Sea sons

Sea  sons

It took a while to sink in.  For any number of reasons.  There were games underway.  These were all new diamonds.  We were (more than likely) losing.  They were the other team.  I have a day job.  I’m not the swiftest tool in the shed.  Add your own favorite, if you like.  Just saying.  It took a while to sink in. 

 

A walk on coaching gig at the high school level was beyond my conception.  So was a season starting in February.  But that’s what happened.  I thought I’d help out with a Little League or Pony League team over the summer, and take it from there.  Maybe find a 50+ league of guys who refuse to grow up and test out Dr. Hoffman’s throwing shoulder for real.  But someone told me the high school season was about to start and Tony was kind enough to take me on.  It’s not like he had other options, but that’s beside the point.

 

You can travel the globe, but the critical dimensions don’t change.  Sixty feet, six inches to home and ninety feet between the bases.  If either of those moved by a fraction, the game would be completely different.  Sure, the outfield dimensions and views change, but that’s the setting for the game, not the game itself.  Seaside’s setting took a little getting used to before it wasn’t a distraction.  Tucked into a sand dune, ocean just over there, and salt mist floating over the left field fence.  I spent so much time there, when I went back for Amanda’s graduation, the firm soil and grass of Iowa felt strange under foot. 

 

What felt only a little strange was the dugout.  It was closer to home plate than most others, so the view was a little different, looking outward.  Inward, it was all the same.  A bunch of characters, bodily noises and inside jokes.  All the belonging and comradeship of a tribal warparty fire, without the next day's pesky killing.  People paying several hundred dollars a night for hotel rooms to watch the sun set over the bay, and here I am.  In a concrete block dugout, with nine to eleven young men representing the sum total of Seaside High School ballplayers.  That took some getting used to, accustomed to twenty-two player rosters at the freshmen, sophomore and varsity levels, with another forty or fifty in each grade who tried out but didn’t make the team.  Playing varsity back home meant you were better than at least 150 other kids who wanted your spot.  Here, you walk on.  Just like I did.
──────────
- Using the information -
1. Translate this sentence from the baseball coaching essay into Spanish: "You can travel the globe, but the critical dimensions don’t change."
2. Retype the passage of the baseball coaching essay from "A walk on coaching" to "beside the point.".

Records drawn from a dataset
──────────
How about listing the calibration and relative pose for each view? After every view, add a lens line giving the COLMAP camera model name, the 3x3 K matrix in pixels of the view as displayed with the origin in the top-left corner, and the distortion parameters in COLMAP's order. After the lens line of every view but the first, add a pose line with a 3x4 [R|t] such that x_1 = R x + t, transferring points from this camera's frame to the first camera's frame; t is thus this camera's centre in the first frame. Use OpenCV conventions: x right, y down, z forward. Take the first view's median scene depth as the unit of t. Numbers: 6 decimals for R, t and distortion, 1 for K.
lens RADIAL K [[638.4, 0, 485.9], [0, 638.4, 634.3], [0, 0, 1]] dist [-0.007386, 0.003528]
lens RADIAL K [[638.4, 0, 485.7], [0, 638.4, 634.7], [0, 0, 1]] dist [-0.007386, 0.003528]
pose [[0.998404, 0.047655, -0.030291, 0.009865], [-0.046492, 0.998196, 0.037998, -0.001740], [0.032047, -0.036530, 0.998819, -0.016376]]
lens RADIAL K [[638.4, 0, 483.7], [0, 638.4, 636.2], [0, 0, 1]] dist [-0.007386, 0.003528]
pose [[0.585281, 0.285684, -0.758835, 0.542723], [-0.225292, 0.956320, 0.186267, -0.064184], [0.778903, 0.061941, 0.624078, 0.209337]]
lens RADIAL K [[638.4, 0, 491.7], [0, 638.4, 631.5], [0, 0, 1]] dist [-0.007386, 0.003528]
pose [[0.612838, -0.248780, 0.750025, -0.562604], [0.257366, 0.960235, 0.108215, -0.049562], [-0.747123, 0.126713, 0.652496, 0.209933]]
──────────
- Task results -
1. Puedes recorrer el mundo, pero las dimensiones críticas no cambian.

2.
A walk on coaching gig at the high school level was beyond my conception.  So was a season starting in February.  But that’s what happened.  I thought I’d help out with a Little League or Pony League team over the summer, and take it from there.  Maybe find a 50+ league of guys who refuse to grow up and test out Dr. Hoffman’s throwing shoulder for real.  But someone told me the high school season was about to start and Tony was kind enough to take me on.  It’s not like he had other options, but that’s beside the point.